Text shown:
====
The Association of Autonomous Astronauts is a worldwide network of community-based groups dedicated to building their own spaceships. The AAA was founded 23 April 1995. Although many of their activities were reported as serious participation in conferences or protests against the militarization of space, some were also considered art pranks, media pranks, or elaborate spoof. The AAA had numerous local chapters which operated independently of one another, with the AAA effectively operating as a collective pseudonym along the lines of Luther Blissett (nom de plume).

The Association's ostensible five-year mission, a reference to Star Trek, was to "establish a planetary network to end the monopoly of corporations, governments and the military over travel in space". Artists who became involved were often connected to the zine scene or mail art movements. The five-year mission's completion was marked at the 2000 Fortean Times conference. Some chapters have continued activities to the present day. Several AAAers have experienced zero-gravity training flights.

The writer Tom Hodgkinson described participants as "a loose bunch of Marxists, futurists, and revolutionaries on the dole", going on to explicate their mission as "reclaim[ing] the idea of space travel for the common man". To the AAA, he said, "space travel represented an ideal of freedom". Annick Bureaud of Leonardo/OLATS viewed their work as "space art" that "combine[d] freely space, cyberspace, raves, esoteric things, techno-music, etc.", calling attention to "how they recycle ... key images (the MIR Space Station, the astronauts on the Moon, etc.) ... mixed with science-fiction (and specially Star Trek) buzz-words or images" and then subjected these "sacred icons" to "iconoclastic treatments".

In his book Unleashing the Collective Phantoms, the theorist Brian Holmes said of the AAA: "The ideas sound fantastic, but the stakes are real: imagining a political subject within the virtual class, and therefore, within the economy of cultural production and intellectual property that had paralyzed the poetics of resistance."

The London chapter participated in the J18 Carnival Against Capitalism protests during that year's G8 summit, with a contingent of AAA members dressed in space suits delivering a petition against the militarisation of space to the headquarters of Lockheed. The group was particularly concerned about the Cassini-Huygens spacecraft and its RTG power source performing an earth fly-by to boost its speed toward the outer Solar System.
====
Stored data:
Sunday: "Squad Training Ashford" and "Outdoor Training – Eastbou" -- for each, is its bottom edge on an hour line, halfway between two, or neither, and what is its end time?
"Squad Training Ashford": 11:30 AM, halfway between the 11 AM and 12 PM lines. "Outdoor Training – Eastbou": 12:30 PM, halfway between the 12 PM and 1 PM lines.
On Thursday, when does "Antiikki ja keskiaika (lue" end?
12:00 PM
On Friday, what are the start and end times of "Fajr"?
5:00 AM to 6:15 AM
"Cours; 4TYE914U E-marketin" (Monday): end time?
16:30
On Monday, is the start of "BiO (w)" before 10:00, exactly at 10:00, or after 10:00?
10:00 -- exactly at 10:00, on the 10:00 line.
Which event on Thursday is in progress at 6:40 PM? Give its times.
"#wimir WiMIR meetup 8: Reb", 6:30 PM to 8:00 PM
====
List of tasks:
A. Copy the stretch of the passage on the Association of Autonomous Astronauts from "The London chapter" through "outer Solar System." word for word.
B. Rewrite only the records from the line that contains "On Friday, what" through the end of the records, changing "Monday" to "Tuesday" and leaving everything else unchanged.
The passage on the Association of Autonomous Astronauts and the records come from unrelated sources.

The results:
A.
The London chapter participated in the J18 Carnival Against Capitalism protests during that year's G8 summit, with a contingent of AAA members dressed in space suits delivering a petition against the militarisation of space to the headquarters of Lockheed. The group was particularly concerned about the Cassini-Huygens spacecraft and its RTG power source performing an earth fly-by to boost its speed toward the outer Solar System.

B.
On Friday, what are the start and end times of "Fajr"?
5:00 AM to 6:15 AM
"Cours; 4TYE914U E-marketin" (Tuesday): end time?
16:30
On Tuesday, is the start of "BiO (w)" before 10:00, exactly at 10:00, or after 10:00?
10:00 -- exactly at 10:00, on the 10:00 line.
Which event on Thursday is in progress at 6:40 PM? Give its times.
"#wimir WiMIR meetup 8: Reb", 6:30 PM to 8:00 PM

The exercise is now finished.